Sono alcune delle stranezze di un’opera pubblica che, a furia di scavare, trova nel sottosuolo ciò che non si prevedeva. E che al contrario gli uffici comunali avrebbero dovuto ben conoscere. Come, ad esempio, una «tubazione in cemento amianto» che la ditta ha dovuto prontamente smaltire (costo 2.800 euro); le «strutture interrate non note e/o di dimensioni maggiori, che hanno incrementato significativamente le attività di demolizione di strutture in calcestruzzo, sia armato che non» (costo di 255mila euro in più rispetto alla previsione); il «rinvenimento di trovanti e tiranti di acciaio che impedivano di procedere come da progetto» (192mila euro di costi in più); «durante gli scavi e le demolizioni sono emerse alcune strutture fatiscenti non note» che hanno richiesto l’ampliamento di un muro a mare (59mila euro in più); altri 19mila euro in più, spesi per «cavi elettrici attivi tranciati durante le attività di scavo perché non conosciuti».

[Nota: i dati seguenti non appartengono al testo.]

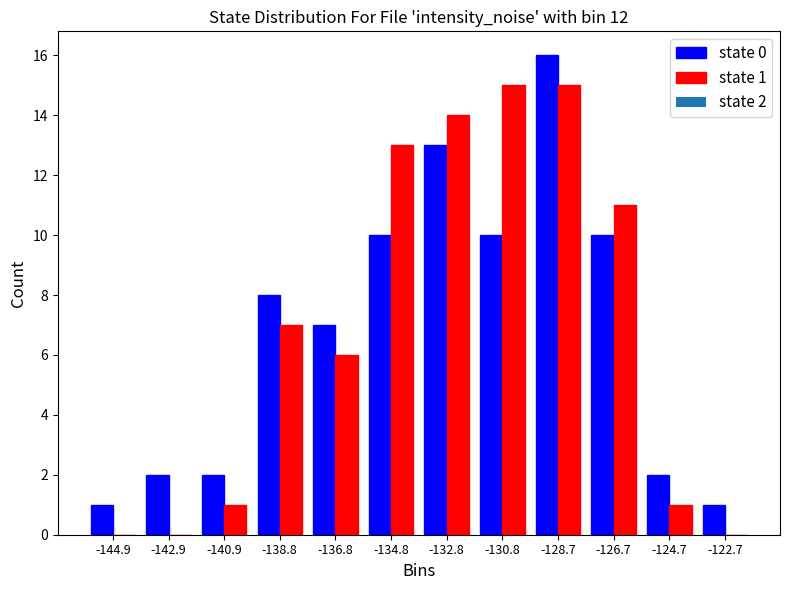

In the state 0 series, which range on the x-axis has the tallest bar?

-130.0 to -127.5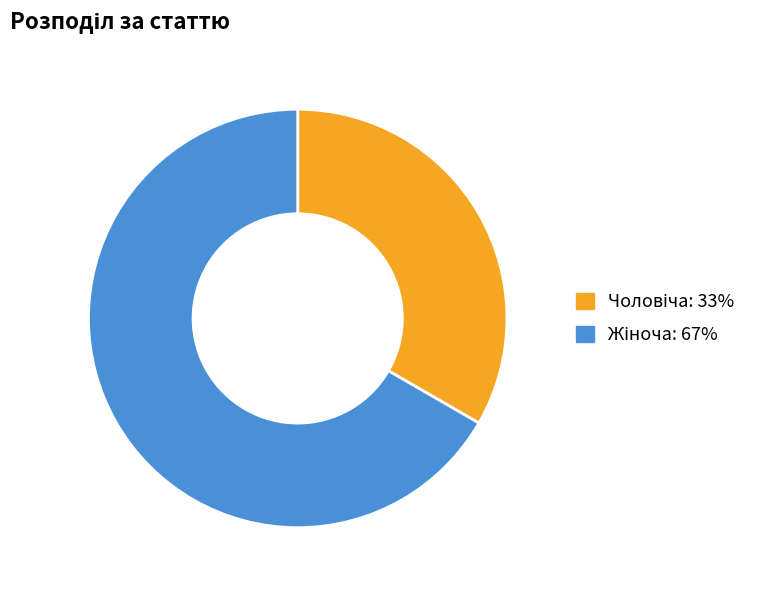

Does any single category account for the majority?

Yes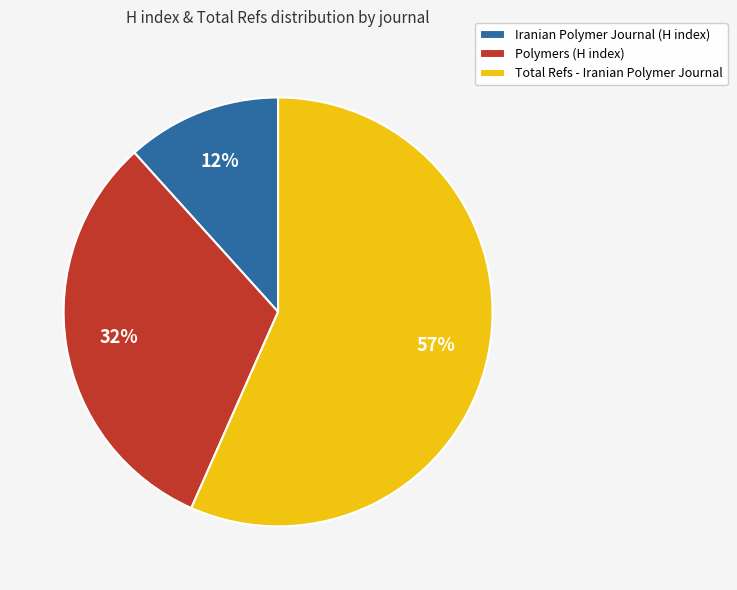

What percentage is the Iranian Polymer Journal (H index) slice, to the nearest percent?

12%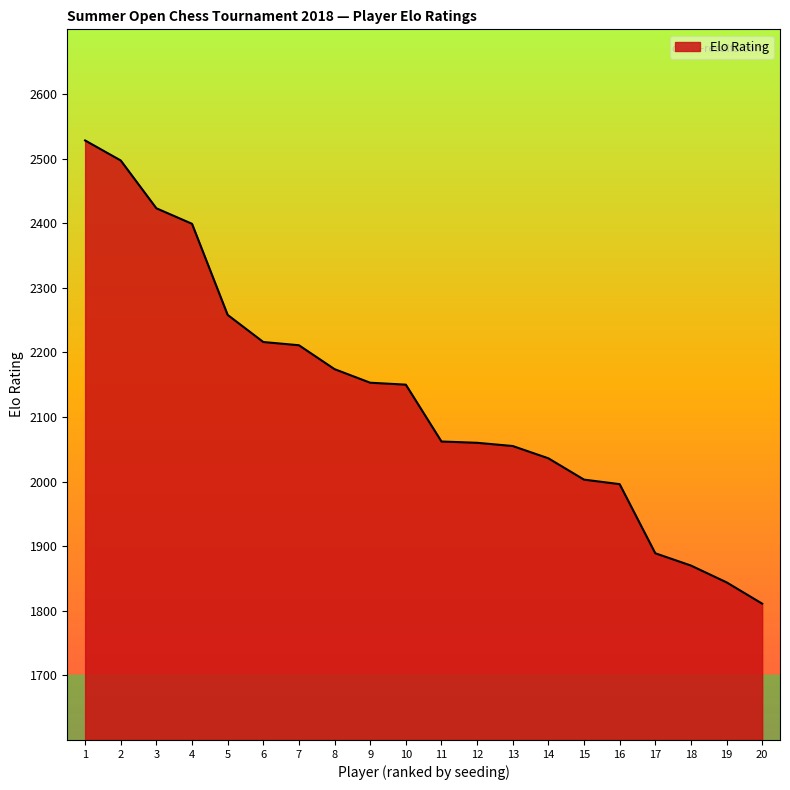

How many lines are shown in the chart?

1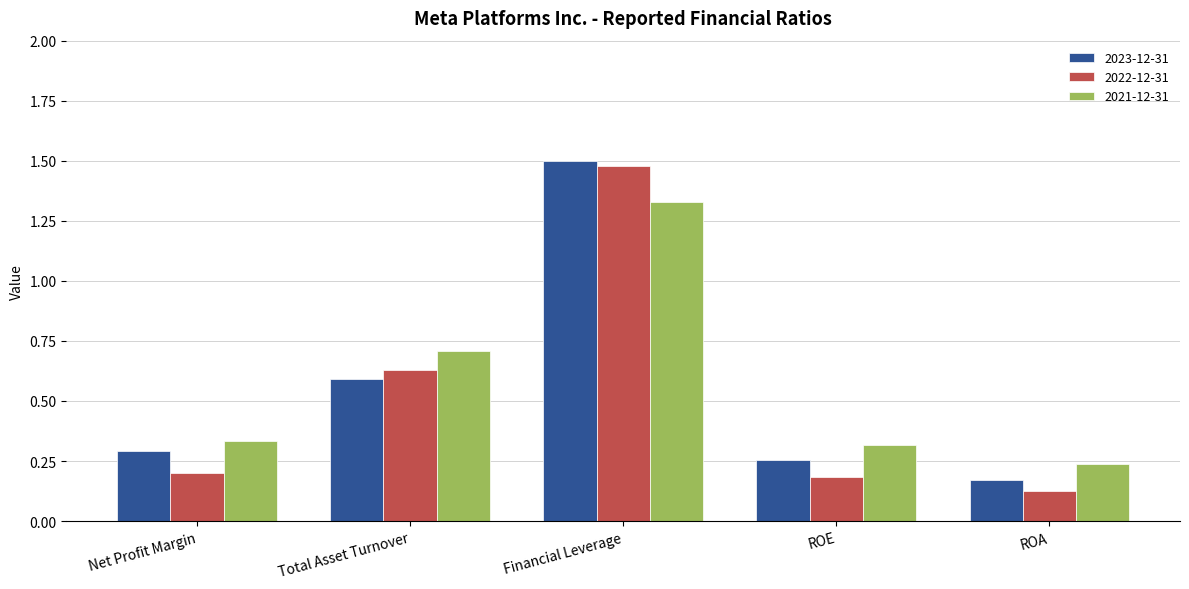

How many 2021-12-31 values are between 0 and 1?

4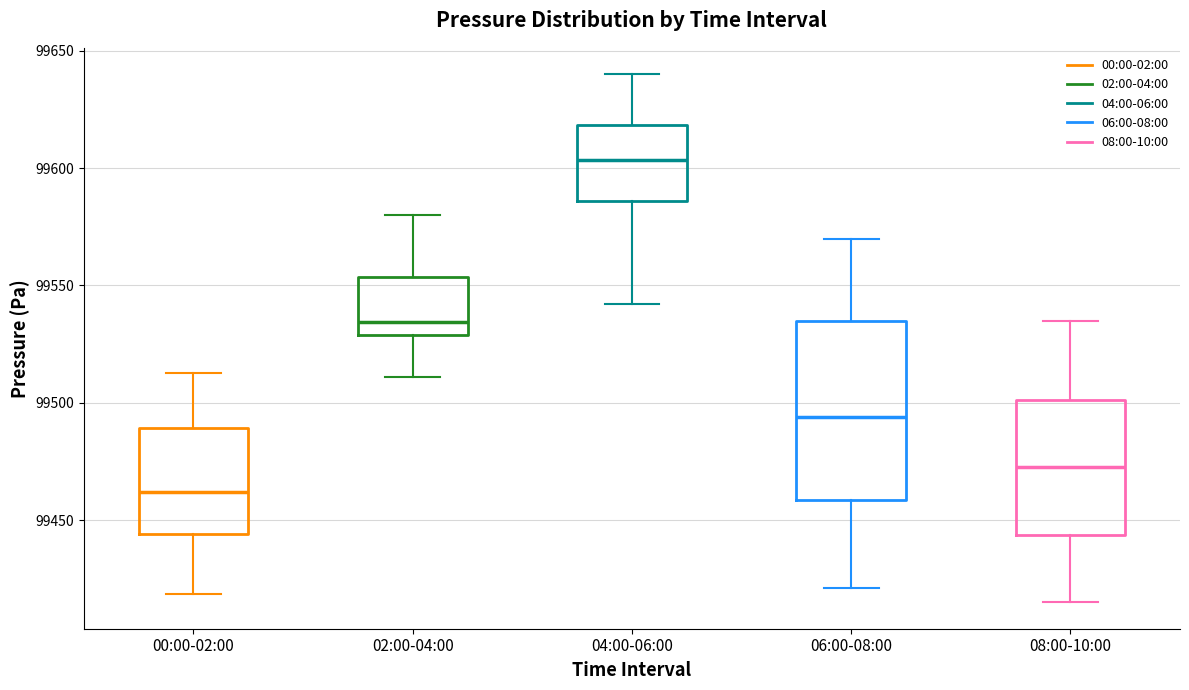

Reading left to right, read every box against the y-axis: the position of its median line, the range the box covers, and the ends of its whiskers. The values are not printed on the chart, so give them approximately, as read against the axis.

00:00-02:00: median 99460, box 99445 to 99490, whiskers 99420 to 99515
02:00-04:00: median 99535, box 99530 to 99555, whiskers 99510 to 99580
04:00-06:00: median 99605, box 99585 to 99620, whiskers 99540 to 99640
06:00-08:00: median 99495, box 99460 to 99535, whiskers 99420 to 99570
08:00-10:00: median 99475, box 99445 to 99500, whiskers 99415 to 99535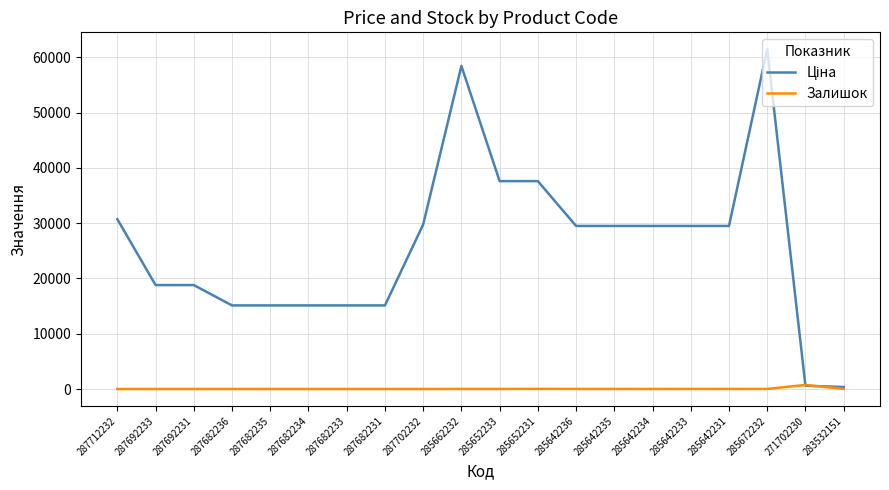

What is the spread (max minus min) of values at 287682234?

15120.0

Infine, 18mila euro in più rispetto al progetto iniziale saranno spesi per «una seconda unità gruppo statico di continuità (UPS) al fine di garantire, anche in caso di guasto della prima, il monitoraggio dei parametri impiantistici fondamentali per la sicurezza». Se era fondamentale per la sicurezza, perché la spesa non è stata prevista dall’inizio?